Douce Europe… Douce démocratie !

Voilà, les 751 députés élus du Parlement européen sont installés depuis le 1er juillet. Élus au suffrage universel direct pour une durée de 5 ans, ils représentent la population des 28 pays de l’Union européenne. Résultats des élections du 25 mai : les nationalistes et extrémistes sont très présents au sein du parlement. Triste constat, en France, c’est près d’un jeune votant sur trois qui aurait choisi le Front national. Le FN est donc le premier parti chez les jeunes de moins de 35 ans. [1]. Qu’est-ce qui pousse à voter pour ces partis ? Quels espoirs, perspectives apportent-ils aux électeurs en mal de démocratie ?

Les constats

Beaucoup d’observateurs s’accordent sur le fait que la crise économique de 2008 joue aujourd’hui un rôle dans les choix politiques posés par les électeurs. La récession risque à terme de favoriser la montée des partis extrémistes. A titre de comparaison, plusieurs travaux montrent le lien entre la persistance de la crise dans les années 1930 et les succès engrangés par l’extrême droite aux urnes. [2]. Ces craintes quant à l’avenir placent les citoyens dans une incertitude ; ils se sentent vulnérables. En effet, les populations se sentent peu soutenues par leurs dirigeants. Les réponses trouvées par nos gouvernements parlent de répression (SAC), de mesures drastiques, de contrôles des chômeurs, de restrictions budgétaires, etc. Dans ce contexte, certains de nos compatriotes européens trouvent un certain réconfort dans les partis extrémistes.

Pourquoi les extrêmes ?

Face à ces incertitudes, les électeurs voient, dans certains discours simples et simplistes du Front national, une façon rapide de régler leur problème (chômage, logement, santé, école…).

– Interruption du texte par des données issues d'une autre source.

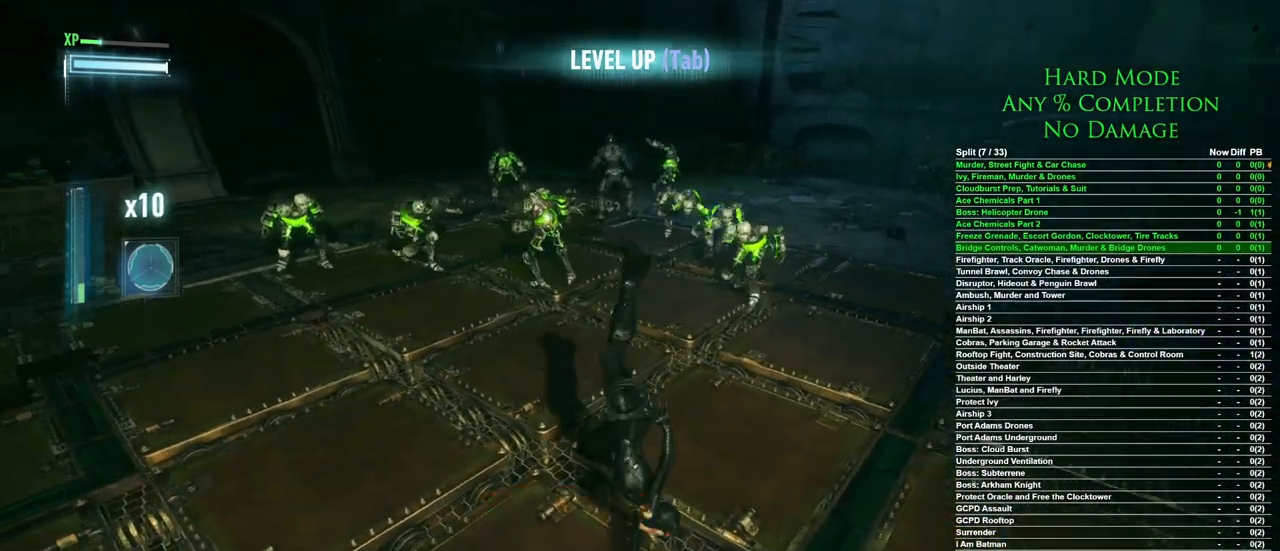
{"keys": ["d", "s"], "mouse": [], "events": [[483, "d", "down"]]}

Le philosophe Bernard Stiegler voit dans ce vote la désignation d’un bouc émissaire, porteur de tous les maux. Il précise que « les gens qui perdent le sentiment d’exister votent Front national ». Nous sommes alors dans des sentiments de souffrance. Il ajoute que « la plupart (électeurs FN) ne sont pas des racistes ou des antisémites, mais des gens très malheureux ». Le FN fonctionne en inversant les causalités. Bernard Stiegler, va plus loin en ajoutant que le FN vit sur l’idée que la souffrance est attribuable aux immigrés parce que personne n’a le courage de fournir les vrais schémas de causalité qui s’imposent. En effet, le philosophe explique que le modèle keynésien de notre économie ne convient plus. Ce modèle créée trop d’inégalités, de personnes sans emploi. Il faut trouver un modèle alternatif plutôt de type contributif [3]. Ce n’est pas seulement les gens qui souffrent, c’est donc notre société !

L’importance des médias

Nous le savons aujourd’hui, nos réflexions se fondent notamment sur le discours des médias. Pour fonder nos opinions, nous avons besoin de confronter nos idées à d’autres, de les défendre, d’argumenter et de pouvoir juger à terme de la pertinence de nos réflexions. Il faut recréer des lieux de débat. C’est pourquoi les journalistes ont un rôle clé à jouer dans la construction de nos opinions. Cela doit aller plus loin qu’un simple relais de l’information. Les médias doivent redevenir des espaces pour créer, fonder des choix politiques, sociaux ou encore philosophiques. Les citoyens ont avant tout besoin d’être entendus !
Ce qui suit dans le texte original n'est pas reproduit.